Using Pydantic with Phenopackets
Pydantic is a popular and fast python library for working with object models in Python.
LinkML auto-generates pydantic. This repo contains pre-generated pydantic models for phenopackets (in addition to an alternate python representation, using classic dataclasses).
import json
from phenopackets.pydantic.model import *
Constructing a Phenopacket
Let's make a very basic phenopacket with a single phenotypic feature.

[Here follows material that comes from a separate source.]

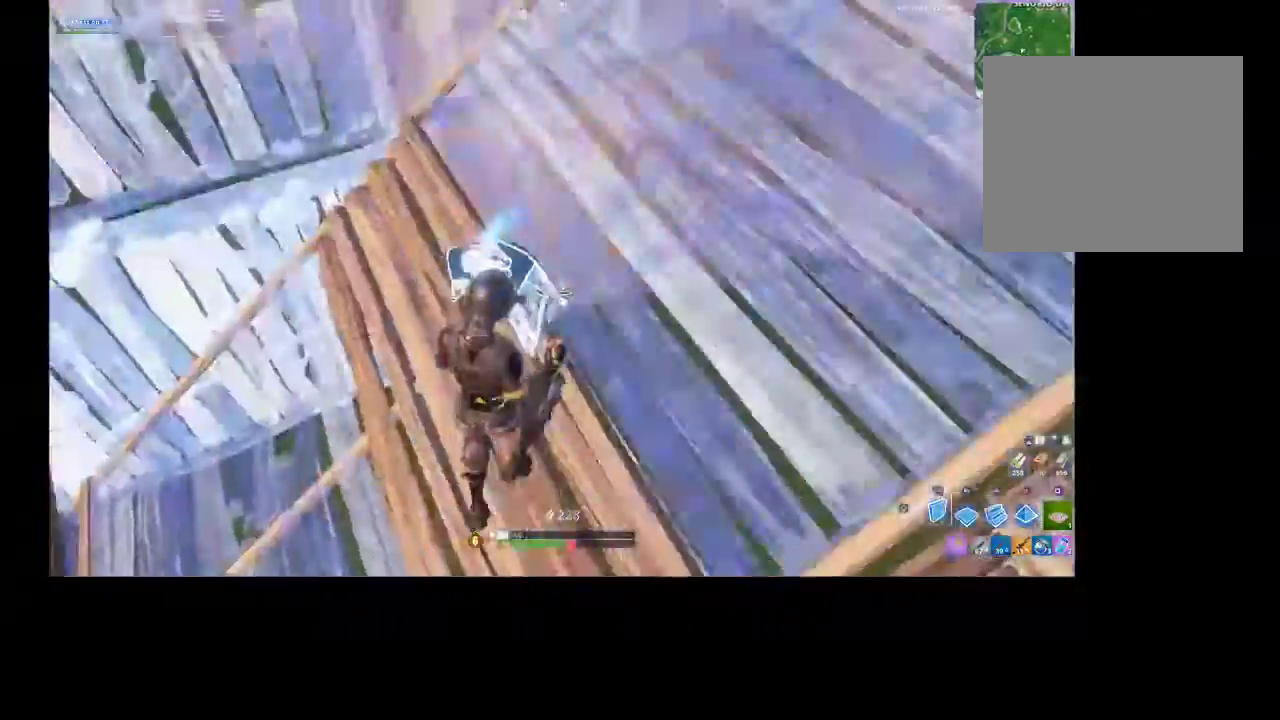
{"dt_ms": 500, "buttons": ["R2"], "left_stick": "right", "right_stick": "up-right"}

We'll do the feature first
pf1 = PhenotypicFeature(
type=OntologyClass(id="HP:0030084", label="Clinodactyly"),
onset=TimeElement(age=Age(iso8601duration="P5Y")
))
then the packet
pkt = Phenopacket(
id="PP1",
phenotypicFeatures=[pf1],
metaData=MetaData(
created="2021-01-01",
)
)
Exporting to JSON
Pydantic gives us a simple way to export to JSON
print(pkt.model_dump_json(indent=2))
Importing from JSON
Everything works in reverse too
import json
json_str = pkt.model_dump_json(indent=2)
pkt2 = Phenopacket(**json.loads(json_str))
print(pkt2.phenotypicFeatures[0].type.label)
Validation
One advantage of Pydantic is that it gives us validation at the time of object creation
(It also provides many type hints in your IDE, which can be very helpful)
Remember, all of this comes from the LinkML schema - we didn't manually author any pydantic.
Let's try and make a feature without an HPO ID:
pf1 = PhenotypicFeature(
type=OntologyClass(label="Clinodactyly"),
onset=TimeElement(age=Age(iso8601duration="P5Y")
))
Perfect! This is exactly what we want.